Congo-Kinshasa: Le chef de milice Sheka condamné à la perpétuité par une Cour militaire

MONUSCO/Myriam Asmani
Entrée principale de la prison de Goma au Nord-Kivu

Dans l'est de la République démocratique du Congo (RDC), Tabo Taberi alias Sheka, ancien chef de la milice Nduma Defence of Congo a été condamné, lundi 23 novembre, à perpétuité, pour de nombreux crimes commis au début de la décennie.

Le milicien était jugé par la Cour militaire opérationnelle du Nord-Kivu, dans l'Est du pays, pour viol massif, esclavage sexuel, recrutements d'enfants, pillages, meurtres, assassinats et incendie dans plusieurs villages du territoire de Walikale entre 2010 et 2014. Avec lui, deux autres accusés ont été condamnés à de lourdes peines.

Les 337 victimes identifiées et les preuves apportés ont convaincu les juges de la Cour militaire : le fondateur de Nduma Defense of Congo et son second, Séraphin Zitonda, connu comme un commandant au sein des FDLR, ont écopé d'une peine d'emprisonnement à vie.
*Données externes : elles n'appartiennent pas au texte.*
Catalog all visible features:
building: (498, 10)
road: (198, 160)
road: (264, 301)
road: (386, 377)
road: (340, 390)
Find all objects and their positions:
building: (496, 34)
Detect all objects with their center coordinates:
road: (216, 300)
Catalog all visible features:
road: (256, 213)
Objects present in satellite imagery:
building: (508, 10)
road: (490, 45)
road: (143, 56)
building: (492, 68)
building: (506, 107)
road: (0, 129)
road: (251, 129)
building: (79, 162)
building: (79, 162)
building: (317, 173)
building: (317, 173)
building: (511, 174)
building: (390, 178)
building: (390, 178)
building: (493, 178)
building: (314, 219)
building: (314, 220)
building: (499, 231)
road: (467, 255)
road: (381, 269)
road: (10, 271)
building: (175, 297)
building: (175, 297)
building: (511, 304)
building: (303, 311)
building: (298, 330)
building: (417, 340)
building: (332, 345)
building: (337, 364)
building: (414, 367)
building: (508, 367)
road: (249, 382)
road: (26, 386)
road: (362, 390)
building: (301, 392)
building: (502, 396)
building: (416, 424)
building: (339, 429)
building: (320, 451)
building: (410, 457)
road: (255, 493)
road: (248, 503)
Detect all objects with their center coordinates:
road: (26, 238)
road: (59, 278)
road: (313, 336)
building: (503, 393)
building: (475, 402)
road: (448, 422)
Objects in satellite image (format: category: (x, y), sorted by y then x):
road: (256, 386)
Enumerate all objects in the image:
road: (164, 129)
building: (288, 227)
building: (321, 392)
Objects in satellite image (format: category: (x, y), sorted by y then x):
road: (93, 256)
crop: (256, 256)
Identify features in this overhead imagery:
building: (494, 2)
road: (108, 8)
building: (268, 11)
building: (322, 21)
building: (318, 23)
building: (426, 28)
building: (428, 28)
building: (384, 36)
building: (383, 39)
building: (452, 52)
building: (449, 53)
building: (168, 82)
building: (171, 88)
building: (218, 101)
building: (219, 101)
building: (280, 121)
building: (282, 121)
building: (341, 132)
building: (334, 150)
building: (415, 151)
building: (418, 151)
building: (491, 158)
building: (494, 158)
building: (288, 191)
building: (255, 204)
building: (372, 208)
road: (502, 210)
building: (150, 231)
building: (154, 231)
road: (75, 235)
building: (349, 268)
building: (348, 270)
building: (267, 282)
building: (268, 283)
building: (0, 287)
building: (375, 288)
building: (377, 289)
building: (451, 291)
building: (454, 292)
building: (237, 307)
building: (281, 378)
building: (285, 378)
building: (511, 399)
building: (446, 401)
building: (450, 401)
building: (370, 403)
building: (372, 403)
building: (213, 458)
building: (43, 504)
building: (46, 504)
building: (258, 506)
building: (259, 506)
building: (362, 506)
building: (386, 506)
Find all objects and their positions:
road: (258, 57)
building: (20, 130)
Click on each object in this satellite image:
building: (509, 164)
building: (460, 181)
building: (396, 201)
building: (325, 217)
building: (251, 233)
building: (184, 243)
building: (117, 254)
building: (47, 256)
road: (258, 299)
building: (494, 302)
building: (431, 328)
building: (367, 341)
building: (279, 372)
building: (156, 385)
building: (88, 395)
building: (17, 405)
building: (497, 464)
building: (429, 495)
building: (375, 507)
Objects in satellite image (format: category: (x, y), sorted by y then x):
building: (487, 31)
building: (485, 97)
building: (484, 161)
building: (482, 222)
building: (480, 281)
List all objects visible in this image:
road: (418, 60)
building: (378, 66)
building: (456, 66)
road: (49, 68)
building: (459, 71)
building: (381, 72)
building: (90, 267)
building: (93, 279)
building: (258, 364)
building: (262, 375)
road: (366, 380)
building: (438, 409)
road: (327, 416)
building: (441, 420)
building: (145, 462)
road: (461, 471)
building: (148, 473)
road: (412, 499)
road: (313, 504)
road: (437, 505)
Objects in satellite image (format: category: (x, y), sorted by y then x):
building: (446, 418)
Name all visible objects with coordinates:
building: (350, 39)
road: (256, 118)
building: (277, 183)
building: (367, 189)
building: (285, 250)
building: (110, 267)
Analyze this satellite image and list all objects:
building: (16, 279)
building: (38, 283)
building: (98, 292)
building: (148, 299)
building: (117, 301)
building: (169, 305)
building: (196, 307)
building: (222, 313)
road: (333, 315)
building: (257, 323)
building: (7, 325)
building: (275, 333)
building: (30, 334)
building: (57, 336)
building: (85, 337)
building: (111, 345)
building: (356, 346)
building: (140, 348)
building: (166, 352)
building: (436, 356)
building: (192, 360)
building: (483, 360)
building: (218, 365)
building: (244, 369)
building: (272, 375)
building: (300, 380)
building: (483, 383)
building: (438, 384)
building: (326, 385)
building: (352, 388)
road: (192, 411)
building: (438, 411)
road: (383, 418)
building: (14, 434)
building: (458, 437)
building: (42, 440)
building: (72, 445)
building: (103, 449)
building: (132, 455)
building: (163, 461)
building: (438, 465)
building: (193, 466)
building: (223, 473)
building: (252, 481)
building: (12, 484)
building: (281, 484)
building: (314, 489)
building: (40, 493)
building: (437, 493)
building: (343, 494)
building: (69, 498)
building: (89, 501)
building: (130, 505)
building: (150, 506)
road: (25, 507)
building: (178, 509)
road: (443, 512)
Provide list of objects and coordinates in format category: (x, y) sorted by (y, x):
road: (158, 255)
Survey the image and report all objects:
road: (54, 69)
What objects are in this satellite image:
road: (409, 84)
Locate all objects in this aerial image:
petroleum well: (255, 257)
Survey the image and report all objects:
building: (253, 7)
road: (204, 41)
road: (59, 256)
Un autre milicien a écopé de quinze ans de prison. Sans grade hiérarchique, le quatrième prévenu a été acquitté, c'était enfant-soldat enrôlé de force par le milicien.

Les juges ont rappelé le témoignage d'un enfant enrôlé de force à l'âge de 9 ans après le meurtre de toute sa famille par la milice. Lors d'une audience, cet enfant avait fait face à Sheka devant le tribunal, l'accusant d'avoir « volé » son enfance.

Des avocats déçus des deux côtés

Me Nadine Sayba, qui défend les intérêts des victimes, n'est pas entièrement satisfaite du verdict : « La République a manqué à son devoir de protection de la population de Walikale. Ce qui fait que la RDC n'a pas eu ses services présents lors des attaques et a manqué à son devoir. La RDC ne devait pas être en reste par rapport à sa responsabilité. »

La défense s'attendait à la condamnation de Sheka au regard des crimes commis et prouvés pendant les deux années de procédures. Mais si Me Alexis Olenga n'est pas satisfait, c'est parce que le verdict est sans appel. « Je suis partiellement déçu. La Cour militaire opérationnelle siège en premier en dernier ressort. Il n'y a pas possiblité d'interjeté appel. Mais c'est une juridiction dont l'existence viole les dispositions constitutionnelles qui consacrent le double degré de juridiction. »

Reste à savoir si la détention va se poursuivre à Goma, une région que maîtrisent bien les condamnés.

La Monusco a pour sa part, salué un verdict « source d'un immense espoir pour les nombreuses victimes des conflits en RDC ».